The NDIS stands for the National Disability insurance Scheme.  The NDIS provides funding to individuals (participants) with a disability so they may tailor their support needs to enable them to reach their own unique goals. This is run by the NDIA (National Disability Insurance Agency, administered by the Federal Government)

2. I am not sure if I will qualify for support through NDIS - what should I do?

If you think you may be entitled to support through the NDIS, please visit the Access Checker on the NDIS website.  This will take you through a few simple questions to get you started.  If you answer 'yes' to all of these questions you are then directed to call the NDIA to request an access form (Ph: 1800 800 110). 

When the NDIS commences in a region, people currently receiving supports through Disability SA programs will transition first - Disability SA will provide you with details around this.  People who are currently not receiving support can apply to the NDIS up to 6 months prior to it starting in your area.

People who are currently receiving psychosocial support through Mental Health Services  (including the IPRSS and HASP programs) are set to transition to the NDIS from July 1, 2018.  Your support package will remain in place until then, and you will be contacted by MHS around your transition if you are eligible for NDIS.

Please see the NDIS website for more information around this.

3. What does Psychosocial Disability mean, and will my mental health diagnosis fit under this?

The NDIS defines Psychosocial Disability as:

" the term used to describe disabilities that may arise from mental health issues.
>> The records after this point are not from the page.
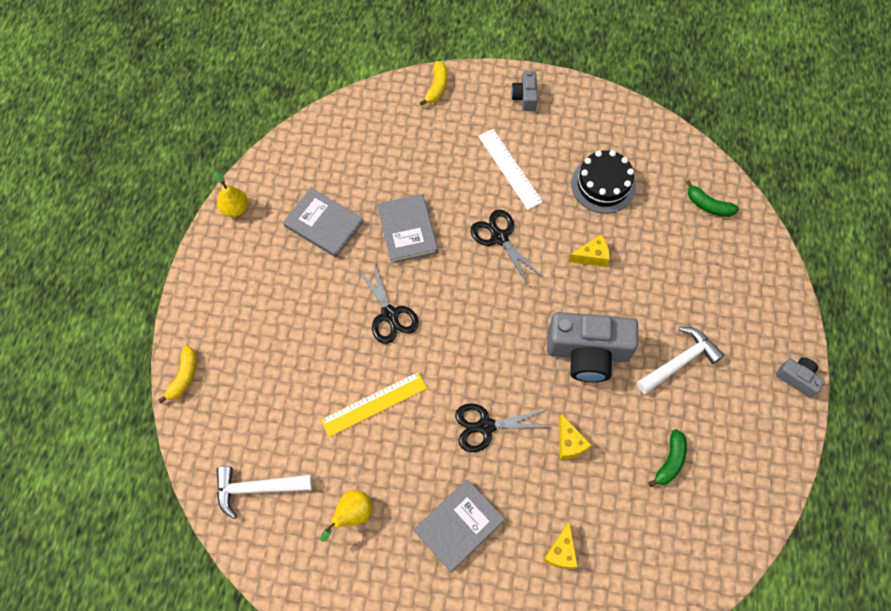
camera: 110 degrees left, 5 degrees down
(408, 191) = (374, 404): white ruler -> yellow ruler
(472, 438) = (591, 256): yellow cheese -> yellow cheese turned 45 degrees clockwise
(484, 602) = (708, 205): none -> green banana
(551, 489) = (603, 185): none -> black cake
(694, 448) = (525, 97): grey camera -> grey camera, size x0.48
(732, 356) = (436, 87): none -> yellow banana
Whilst not everyone who has a mental health issue will experience psychosocial disability, those that do can experience severe effects and social disadvantage. People with a significant disability that is likely to be permanent may qualify for NDIS support." 

So in thinking about your eligibility for NDIS, it is important that you gather information from your GP, psychologist, psychiatrist and/or support people that confirms your difficulties with every day functioning.  

To help people with the access process, the NDIS has put out a Tips for Communicating about Psychosocial Disability.  This is a useful guide in helping to determine if your level of functioning has been affected by your illness.

4. How will my current support change under the NDIS?

Currently in South Australia, most support options available to people with a disability or mental health diagnosis are funded by the state government.  This funding is paid to successful organisations in advance of them delivering programs, including Disability SA programs; IPRSS (Individual Psychosocial Rehabilitation Support Services); and HASP (Housing and Support Program).  When people are eligible for services they are then allocated to one of these organisations.

Under NDIS, people will qualify based on their level of functioning and the amount of funding in their plan will reflect this.  Some people may have larger plans and some smaller, depending on the amount of support they will need to live their best life.  Participants will then be able to choose who they would like to deliver their support services, instead of being allocated to a provider.  

If you are currently receiving support through Disability SA or MHS your support will continue until the NDIS starts in your area.  You will then be contacted to transition to the NDIS (if you are eligible). 

5.  Is there a cap on how much funding is in my NDIS plan?

The NDIS has stated there will be no cap on the funding of individual plans.  

6.  What if I become unwell and my support requirements change from when my plan was first approved?

NDIS plans are in place for 12 months, and during the planning process there is an opportunity to talk about how your needs may fluctuate over the year so that this can be taken into account.  If your support needs change significantly during this time due to your disability (not an unrelated illness) you can contact the NDIS and ask for a Change in Circumstances Review.

  *This information is taken from the NDIS website and is correct as of 12/3/2017.  Please visit the NDIS website to confirm accuracy or to check for any further updates.